Does the "actual value" of a discrete hyperparemeter matter?

HIPS / Spearmint

Spearmint Bayesian optimization codebase

Other

1.55k stars 328 forks source link

Does the "actual value" of a discrete hyperparemeter matter? #86

Closed cuihenggang closed 7 years ago

cuihenggang commented 7 years ago

Hi, I'm trying to use Spearmint to optimize my hyperparameters for my machine learning task. I have one hyperparameter variable (among many other hyperparameters, say it's X) that stands for the type of my model (SVM, logistic regression, etc.). For example, if the X==0, it's SVM, and if X==1, it's logistic regression, etc.

However, I find if I change the range of X, to make it start from 1, (X==1 means SVM, and X==2 means logistic regression), the behavior of Spearmint becomes quite different (i.e., it proposes quite different hyperparameter choices for me to try).

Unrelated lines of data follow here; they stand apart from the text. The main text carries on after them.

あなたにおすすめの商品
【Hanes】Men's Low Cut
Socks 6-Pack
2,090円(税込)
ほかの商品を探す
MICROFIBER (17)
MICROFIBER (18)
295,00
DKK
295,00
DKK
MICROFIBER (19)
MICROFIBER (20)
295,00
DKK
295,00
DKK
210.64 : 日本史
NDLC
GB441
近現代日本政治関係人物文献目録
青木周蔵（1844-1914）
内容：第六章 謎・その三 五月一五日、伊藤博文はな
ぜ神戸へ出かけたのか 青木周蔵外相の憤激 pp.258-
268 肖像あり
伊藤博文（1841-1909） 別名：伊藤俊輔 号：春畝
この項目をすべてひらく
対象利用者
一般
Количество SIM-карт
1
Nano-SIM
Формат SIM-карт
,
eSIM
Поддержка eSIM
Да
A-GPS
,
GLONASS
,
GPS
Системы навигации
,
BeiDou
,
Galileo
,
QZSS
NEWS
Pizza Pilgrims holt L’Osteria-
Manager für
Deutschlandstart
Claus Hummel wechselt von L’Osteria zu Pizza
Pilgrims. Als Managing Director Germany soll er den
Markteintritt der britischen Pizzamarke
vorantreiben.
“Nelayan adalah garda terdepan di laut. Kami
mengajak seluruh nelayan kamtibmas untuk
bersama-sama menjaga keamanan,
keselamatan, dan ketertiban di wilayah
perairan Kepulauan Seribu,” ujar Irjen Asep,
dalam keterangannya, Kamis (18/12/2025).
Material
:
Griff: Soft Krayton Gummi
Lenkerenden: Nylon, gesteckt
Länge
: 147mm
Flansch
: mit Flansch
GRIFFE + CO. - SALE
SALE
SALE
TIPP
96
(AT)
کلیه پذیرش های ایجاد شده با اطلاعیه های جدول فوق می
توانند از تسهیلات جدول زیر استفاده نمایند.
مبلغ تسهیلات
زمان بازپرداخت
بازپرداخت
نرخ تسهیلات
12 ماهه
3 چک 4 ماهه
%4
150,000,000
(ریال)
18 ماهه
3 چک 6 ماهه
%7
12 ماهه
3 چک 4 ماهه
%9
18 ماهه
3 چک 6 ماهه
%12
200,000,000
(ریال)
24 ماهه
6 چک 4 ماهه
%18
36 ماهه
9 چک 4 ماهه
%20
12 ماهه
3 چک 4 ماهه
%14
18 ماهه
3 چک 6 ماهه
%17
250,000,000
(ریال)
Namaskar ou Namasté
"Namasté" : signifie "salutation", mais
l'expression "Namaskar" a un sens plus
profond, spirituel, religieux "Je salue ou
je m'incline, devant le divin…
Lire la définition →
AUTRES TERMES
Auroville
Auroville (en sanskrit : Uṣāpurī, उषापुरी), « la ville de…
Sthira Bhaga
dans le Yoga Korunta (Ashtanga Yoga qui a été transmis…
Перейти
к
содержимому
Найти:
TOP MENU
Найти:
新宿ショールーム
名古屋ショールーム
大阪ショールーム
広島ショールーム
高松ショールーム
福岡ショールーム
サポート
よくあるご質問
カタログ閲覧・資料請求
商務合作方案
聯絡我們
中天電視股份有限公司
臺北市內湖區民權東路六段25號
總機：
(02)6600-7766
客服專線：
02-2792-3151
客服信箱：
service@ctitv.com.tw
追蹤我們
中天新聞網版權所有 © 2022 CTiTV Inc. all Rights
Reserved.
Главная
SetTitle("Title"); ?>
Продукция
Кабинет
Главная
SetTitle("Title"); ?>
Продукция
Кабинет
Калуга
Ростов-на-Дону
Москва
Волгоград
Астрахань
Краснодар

Intuitively, the actual value range of X shouldn't matter. So I'm wondering is what I see expected, or I did something wrong?

Thank you!

mgelbart commented 7 years ago

You are correct in that it should not matter if you change from 0 to N or 1 to N+1. I'd like to look into this. Can you provide some more details? For example, can you confirm that you're using the latest commit of master branch? Is it easy to provide your actual function that you're optimizing?

Note that it might matter if you change the order of discrete hyperparameters though. But you only shifted them, right?

cuihenggang commented 7 years ago

Yeah, I only shifted the hyperparameter values. Actually I find I might have overstated (I'm sorry) how different the behavior is with the shifted hyperparameters. Maybe the changed behavior is because of the noise (noisy nondeterministic function values). Thank you for offering to look into that.

I'm glad the shifting doesn't matter. Also, just out of curiosity, does the scaling matter? Suppose I have a function f(x), and I change it to g(x)=f(10*x). Will the behavior of Spearmint be different?

mgelbart commented 7 years ago

No, the behaviour should not change under the transformation g(x)=f(10x).

cuihenggang commented 7 years ago

Thank you for the explanation. I think this issue can be safely closed. Thank you!